* [Study text]
BEGIN

You are viewing a plain text version of this content. The canonical link for it is here.
Posted to users@spamassassin.apache.org by Chris Conn <cc...@abacom.com> on 2010/06/01 17:56:02 UTC

Malformed UTF-8 character

Hello,

I upgraded to SA 3.3.1 on a CentOS system using Perl 5.8.5 and I 
occasionally get this error;

Malformed UTF-8 character (unexpected non-continuation byte 0x00, 
immediately after start byte 0xc3) in pattern match (m//) at 
/var/lib/spamassassin/3.003001/updates_spamassassin_org/72_active.cf, 
rule __HUSH_HUSH, line 1, <GEN272> line 528.

Malformed UTF-8 character (unexpected non-continuation byte 0x00, 
immediately after start byte 0xe9) in pattern match (m//) at 
/var/lib/spamassassin/3.003001/updates_spamassassin_org/72_active.cf, 
rule __HUSH_HUSH, line 1, <GEN24> line 462.

I built a rpm using rpmbuild on the system in question, is my 
installation broken?  I have found similar instances in previous versions

http://wiki.apache.org/spamassassin/RedHatMalformedUtf8
http://www.gossamer-threads.com/lists/spamassassin/users/100450

mostly old stuff.

What can I check to correct this?

Thanks in advance,

C.




Re: Malformed UTF-8 character

Posted by Karsten Bräckelmann <gu...@rudersport.de>.
On Tue, 2010-06-01 at 12:31 -0400, Michael Scheidell wrote:
> I believe the minimum recommended is 5.8.8  with 5.10.1 STRONGLY 
> recommended.
> 
> there was even talk on this list of disabling anything user 5.8.8, or 
> strongly warning against it.
> 
> (and I think there was some talk about requiring 5.10.1.)

No, this definitely has never been considered.

END

[Pose landmark coordinates]
BEGIN

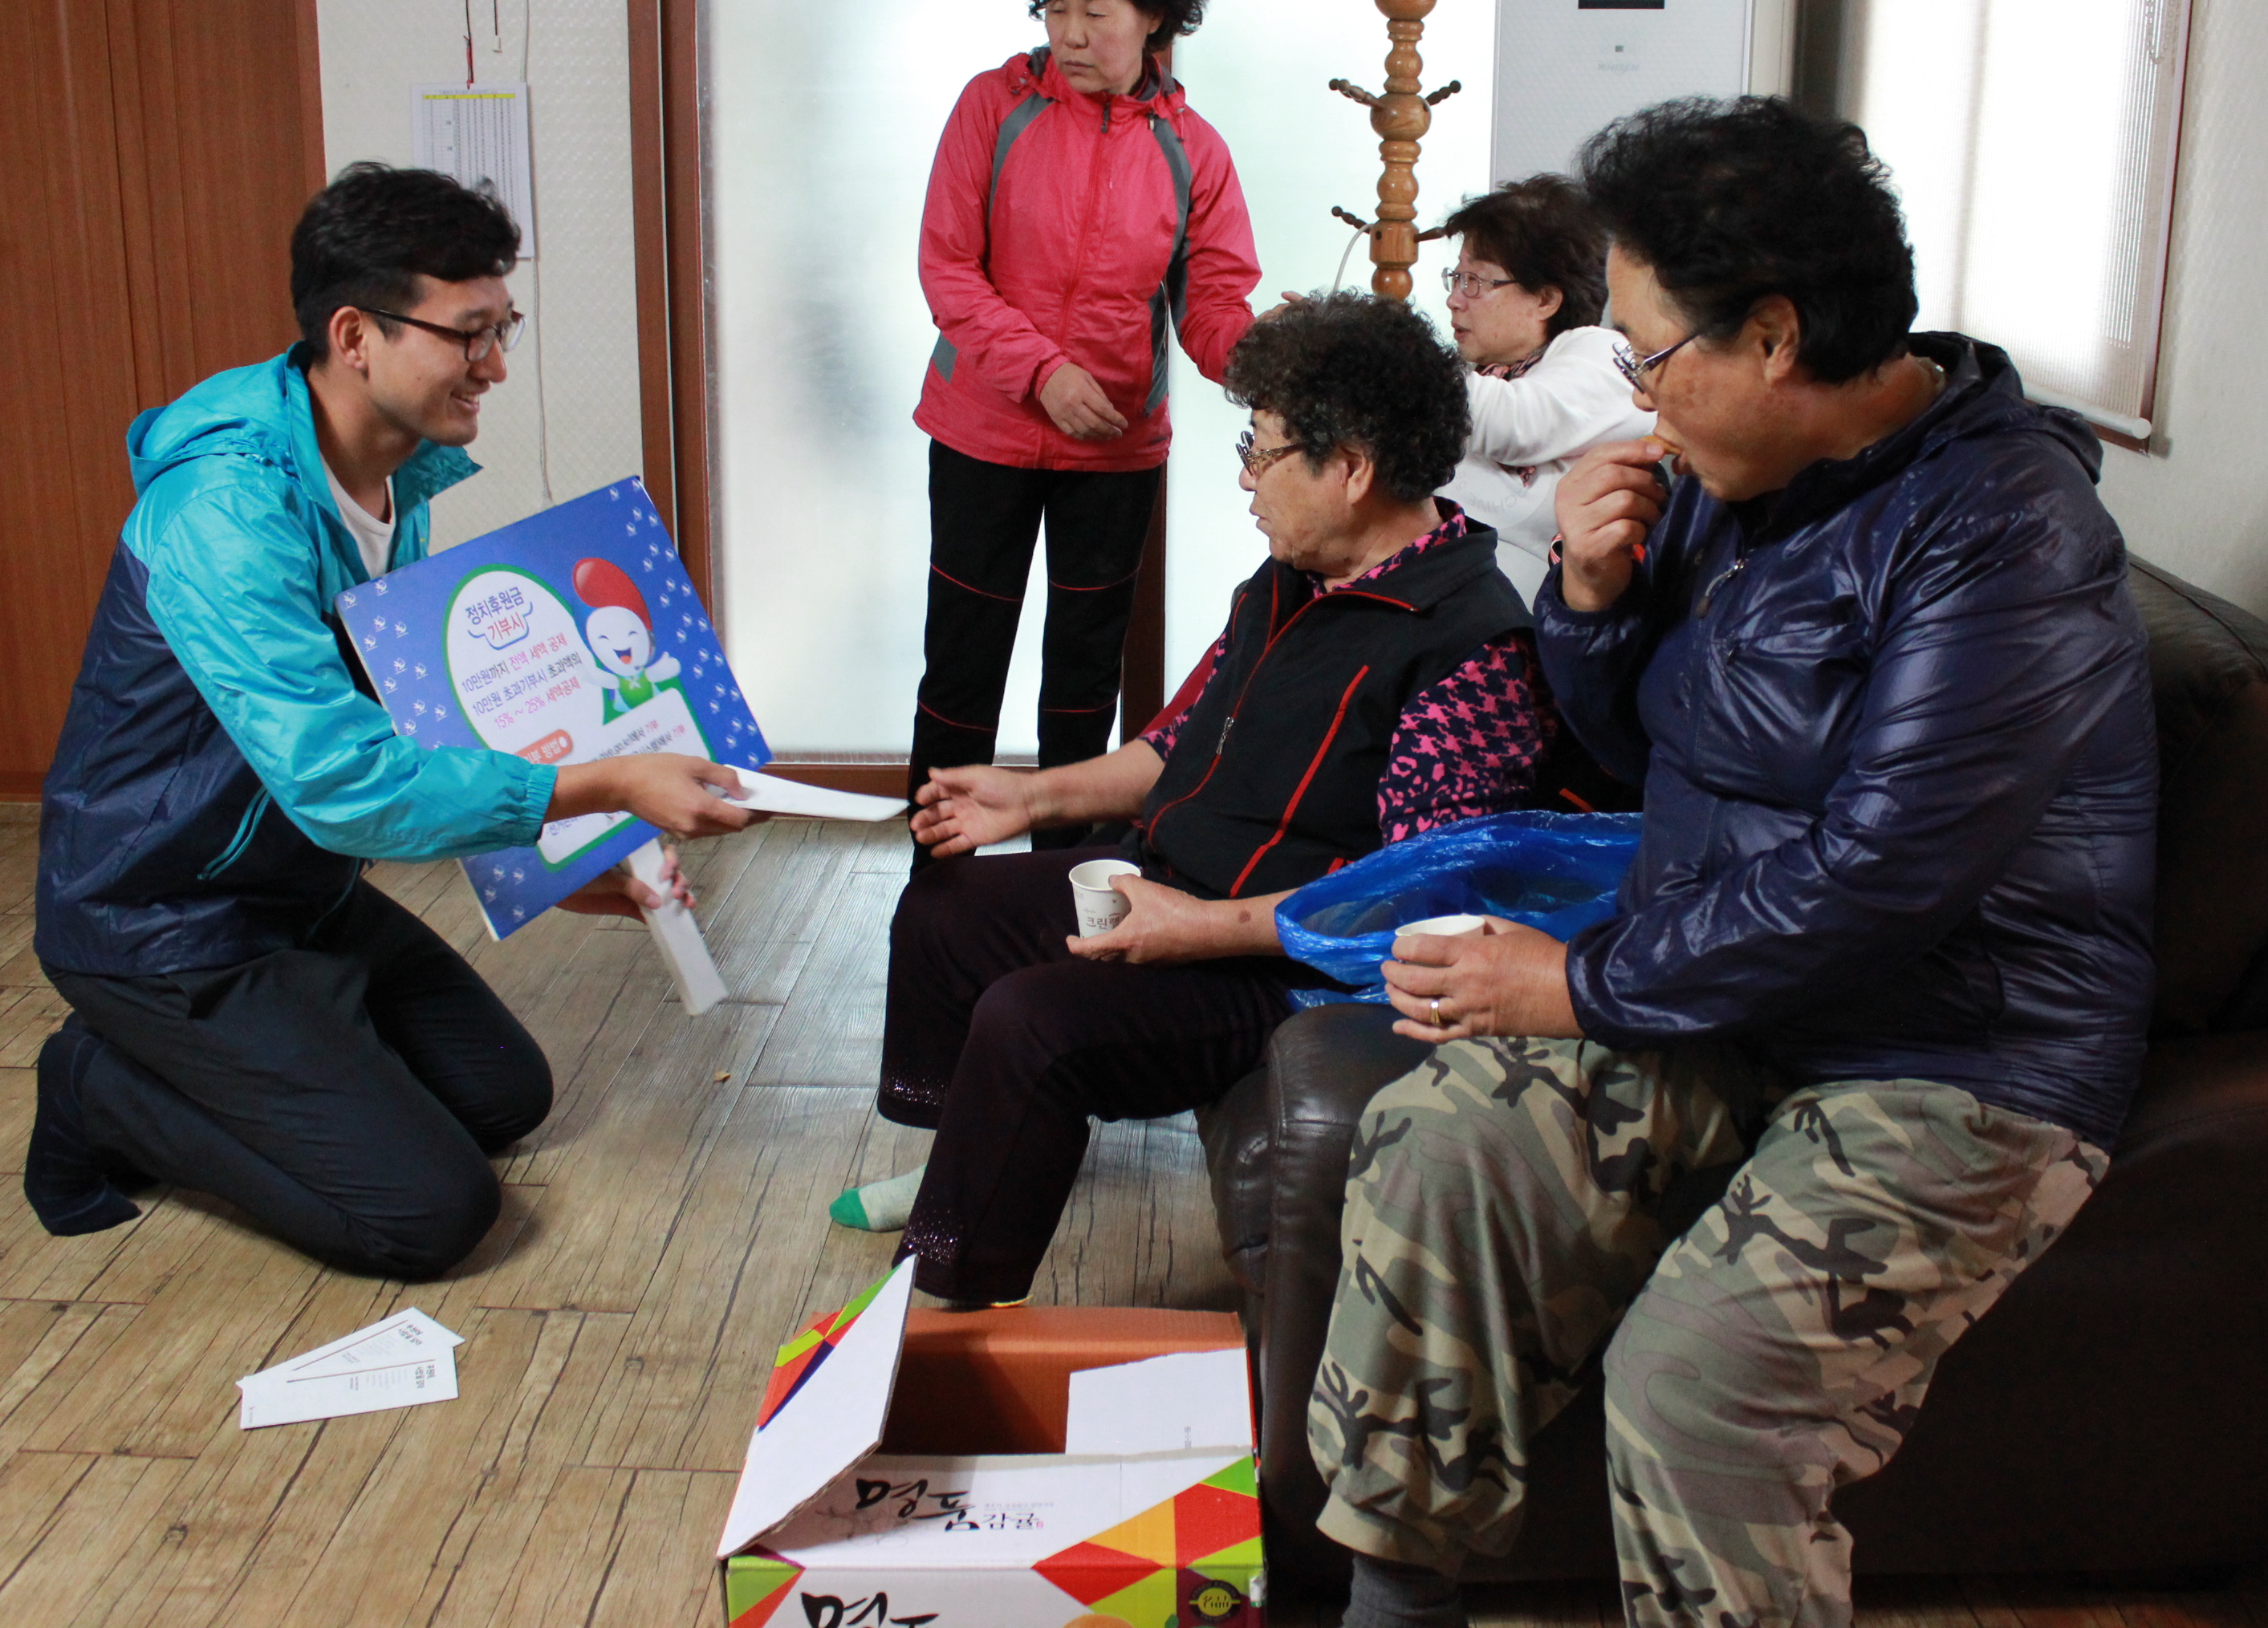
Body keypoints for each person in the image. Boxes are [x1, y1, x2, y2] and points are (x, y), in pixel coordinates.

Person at [1303, 99, 2159, 1628]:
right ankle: (1395, 1599)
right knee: (1448, 1135)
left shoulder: (2007, 527)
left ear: (1772, 334)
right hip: (1737, 999)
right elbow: (1649, 754)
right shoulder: (1726, 479)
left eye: (1645, 352)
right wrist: (1587, 591)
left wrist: (1577, 977)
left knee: (1700, 1377)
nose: (1630, 396)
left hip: (1958, 1051)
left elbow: (1883, 870)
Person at [22, 164, 756, 1281]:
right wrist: (601, 788)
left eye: (502, 326)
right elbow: (344, 781)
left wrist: (562, 853)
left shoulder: (391, 477)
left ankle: (276, 1054)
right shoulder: (226, 511)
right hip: (160, 918)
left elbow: (421, 726)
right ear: (356, 333)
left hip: (297, 892)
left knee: (503, 1097)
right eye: (469, 335)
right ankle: (100, 1085)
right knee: (426, 1216)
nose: (497, 365)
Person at [835, 294, 1556, 1305]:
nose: (1249, 485)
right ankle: (968, 1155)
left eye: (1261, 455)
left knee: (1031, 1021)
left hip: (1283, 965)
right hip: (1180, 884)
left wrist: (1202, 930)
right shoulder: (1290, 578)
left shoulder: (1468, 646)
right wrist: (1030, 799)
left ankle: (955, 1299)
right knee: (946, 908)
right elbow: (1178, 743)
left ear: (1349, 470)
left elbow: (1411, 901)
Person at [909, 0, 1260, 859]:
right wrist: (1041, 372)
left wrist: (1278, 366)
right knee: (961, 670)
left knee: (1083, 680)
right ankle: (935, 884)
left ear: (1154, 16)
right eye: (1056, 7)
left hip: (1115, 450)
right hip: (981, 431)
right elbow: (949, 268)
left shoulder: (1195, 151)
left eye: (1095, 9)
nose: (1069, 33)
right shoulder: (995, 105)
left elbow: (1216, 305)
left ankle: (1059, 884)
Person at [1430, 175, 1644, 599]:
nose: (1455, 299)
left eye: (1475, 281)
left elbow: (1515, 425)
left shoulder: (1605, 354)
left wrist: (1383, 359)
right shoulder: (1479, 377)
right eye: (1455, 278)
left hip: (1522, 628)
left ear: (1545, 299)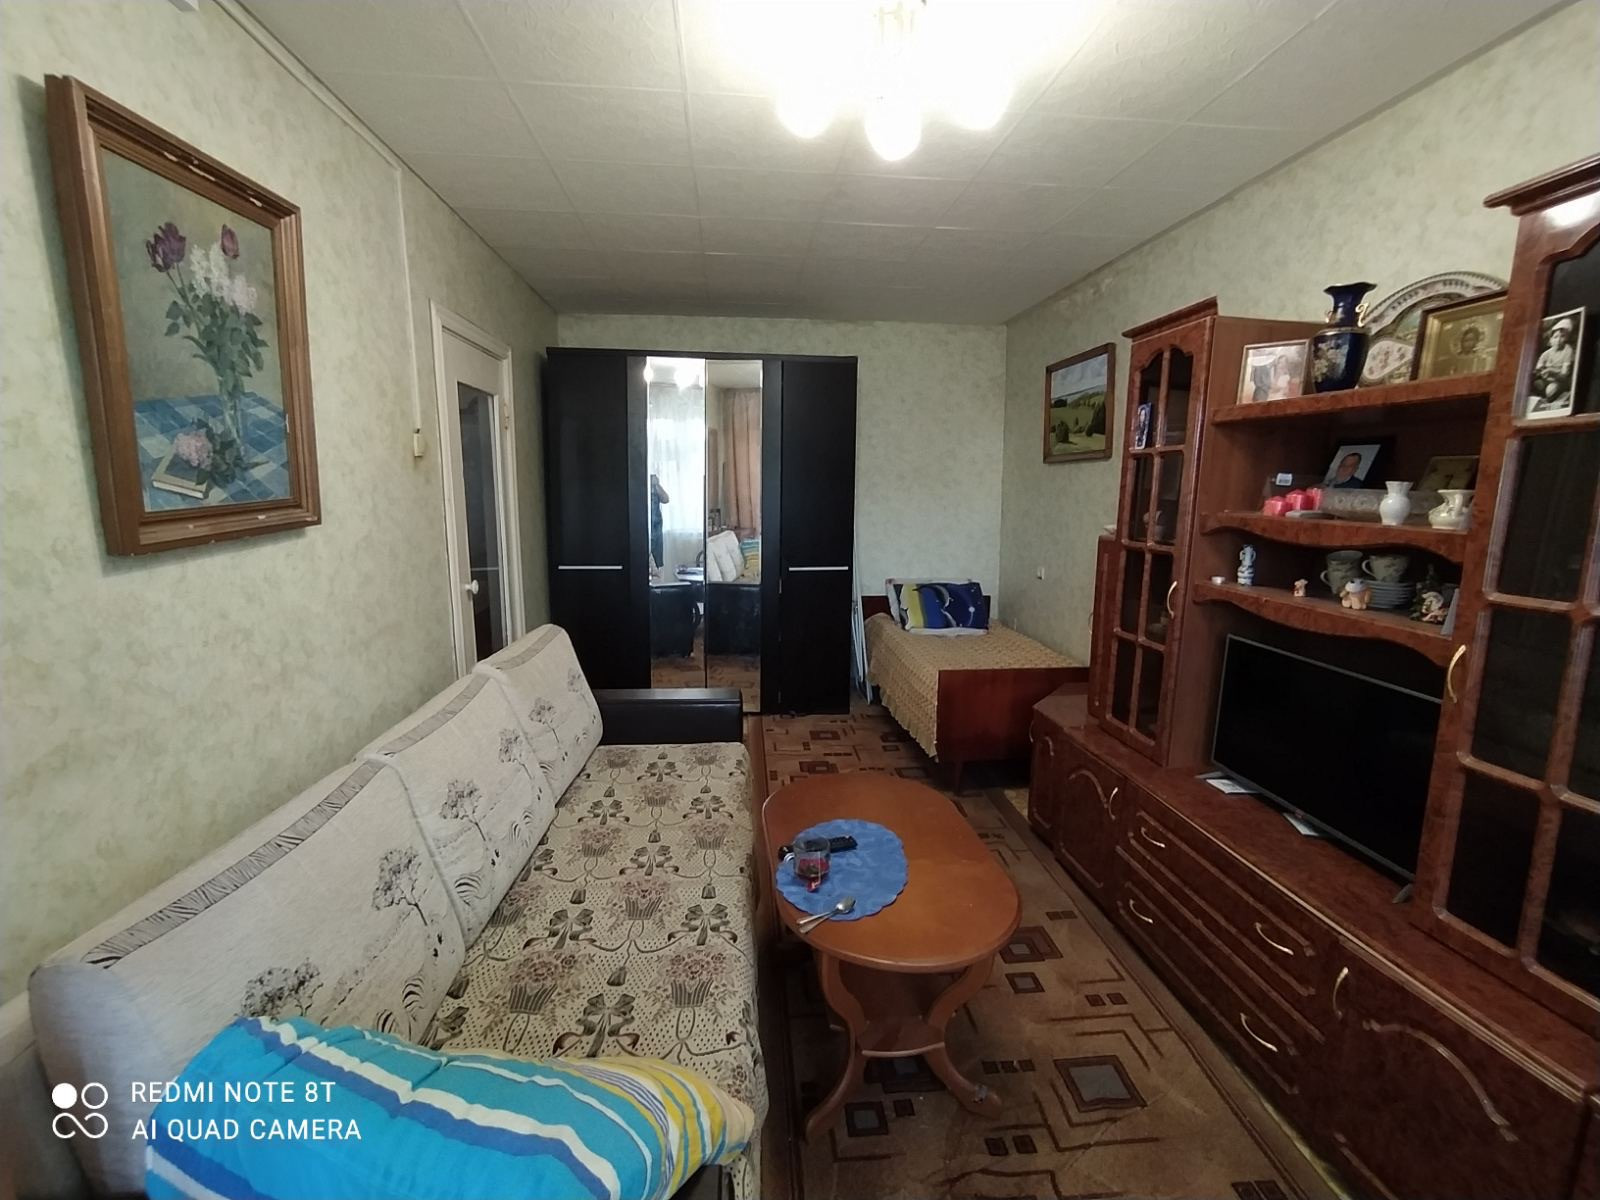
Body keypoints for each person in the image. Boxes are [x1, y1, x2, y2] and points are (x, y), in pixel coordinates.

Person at [1530, 317, 1576, 412]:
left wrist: (1551, 371)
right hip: (1545, 380)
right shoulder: (1545, 354)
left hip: (1559, 382)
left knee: (1550, 390)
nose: (1558, 340)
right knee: (1534, 384)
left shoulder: (1568, 351)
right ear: (1550, 340)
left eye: (1562, 336)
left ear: (1566, 338)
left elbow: (1564, 374)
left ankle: (1549, 400)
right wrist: (1539, 372)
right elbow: (1538, 370)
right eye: (1555, 337)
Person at [649, 473, 669, 571]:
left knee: (656, 563)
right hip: (643, 529)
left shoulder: (654, 486)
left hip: (656, 528)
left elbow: (666, 499)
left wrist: (656, 484)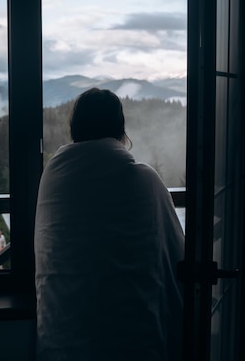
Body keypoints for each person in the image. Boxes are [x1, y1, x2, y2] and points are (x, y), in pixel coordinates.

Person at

END

* [Apply what you read]
**a)** Answer these from the SpamAssassin thread:
(i) Which SpamAssassin version did the first poster upgrade to?
(ii) Which rule is named in both error messages?
(iii) Which Perl version does the quoted message call STRONGLY recommended?
**b)** Please return the passage of the SpamAssassin thread between "http://wiki.apache.org/spamassassin/RedHatMalformedUtf8" and "to correct this?", inclusive.
**c)** Carry the SpamAssassin thread forward from the point where it stops.

* [Responses]
**a)**
(i) SA 3.3.1
(ii) __HUSH_HUSH
(iii) 5.10.1

**b)**
http://wiki.apache.org/spamassassin/RedHatMalformedUtf8
http://www.gossamer-threads.com/lists/spamassassin/users/100450

mostly old stuff.

What can I check to correct this?

**c)**
Since 3.3.0 the SA team dropped /official/ support for Perl 5.6. That
means, we do not guarantee it will continue to work with 5.6, which it
currently does. We are even open to get Perl 5.6 specific patches in, if
provided by the community. However, we are unlikely to fix any issues
with 5.6 ourself.

The discussion and decision to drop official Perl 5.6 support was hard
enough already.


-- 
char *t="\10pse\0r\0dtu\0.@ghno\x4e\xc8\x79\xf4\xab\x51\x8a\x10\xf4\xf4\xc4";
main(){ char h,m=h=*t++,*x=t+2*h,c,i,l=*x,s=0; for (i=0;i<l;i++){ i%8? c<<=1:
(c=*++x); c&128 && (s+=h); if (!(h>>=1)||!t[s+h]){ putchar(t[s]);h=m;s=0; }}}


Re: Malformed UTF-8 character

Posted by Michael Scheidell <sc...@secnap.net>.
On 6/1/10 11:56 AM, Chris Conn wrote:
> Hello,
>
> I upgraded to SA 3.3.1 on a CentOS system using Perl 5.8.5 and I 
> occasionally get this error;
>
I believe the minimum recommended is 5.8.8  with 5.10.1 STRONGLY 
recommended.

there was even talk on this list of disabling anything user 5.8.8, or 
strongly warning against it.

(and I think there was some talk about requiring 5.10.1.)

-- 
Michael Scheidell, CTO
Phone: 561-999-5000, x 1259
 > *| *SECNAP Network Security Corporation

    * Certified SNORT Integrator
    * 2008-9 Hot Company Award Winner, World Executive Alliance
    * Five-Star Partner Program 2009, VARBusiness
    * Best Anti-Spam Product 2008, Network Products Guide
    * King of Spam Filters, SC Magazine 2008

______________________________________________________________________
This email has been scanned and certified safe by SpammerTrap(r). 
For Information please see http://www.secnap.com/products/spammertrap/
______________________________________________________________________  

Re: Malformed UTF-8 character

Posted by John Hardin <jh...@impsec.org>.
On Tue, 1 Jun 2010, Chris Conn wrote:

> John Hardin wrote:
>>  On Tue, 1 Jun 2010, Chris Conn wrote:
>> 
>> >  I upgraded to SA 3.3.1 on a CentOS system using Perl 5.8.5 and I 
>> >  occasionally get this error;
>> > 
>> >  Malformed UTF-8 character (unexpected non-continuation byte 0x00, 
>> >  immediately after start byte 0xc3) in pattern match (m//) at 
>> >  /var/lib/spamassassin/3.003001/updates_spamassassin_org/72_active.cf, 
>> >  rule __HUSH_HUSH, line 1, <GEN272> line 528.
>> > 
>> >  What can I check to correct this?
>>
>>  I'll fix that, thanks for mentioning it.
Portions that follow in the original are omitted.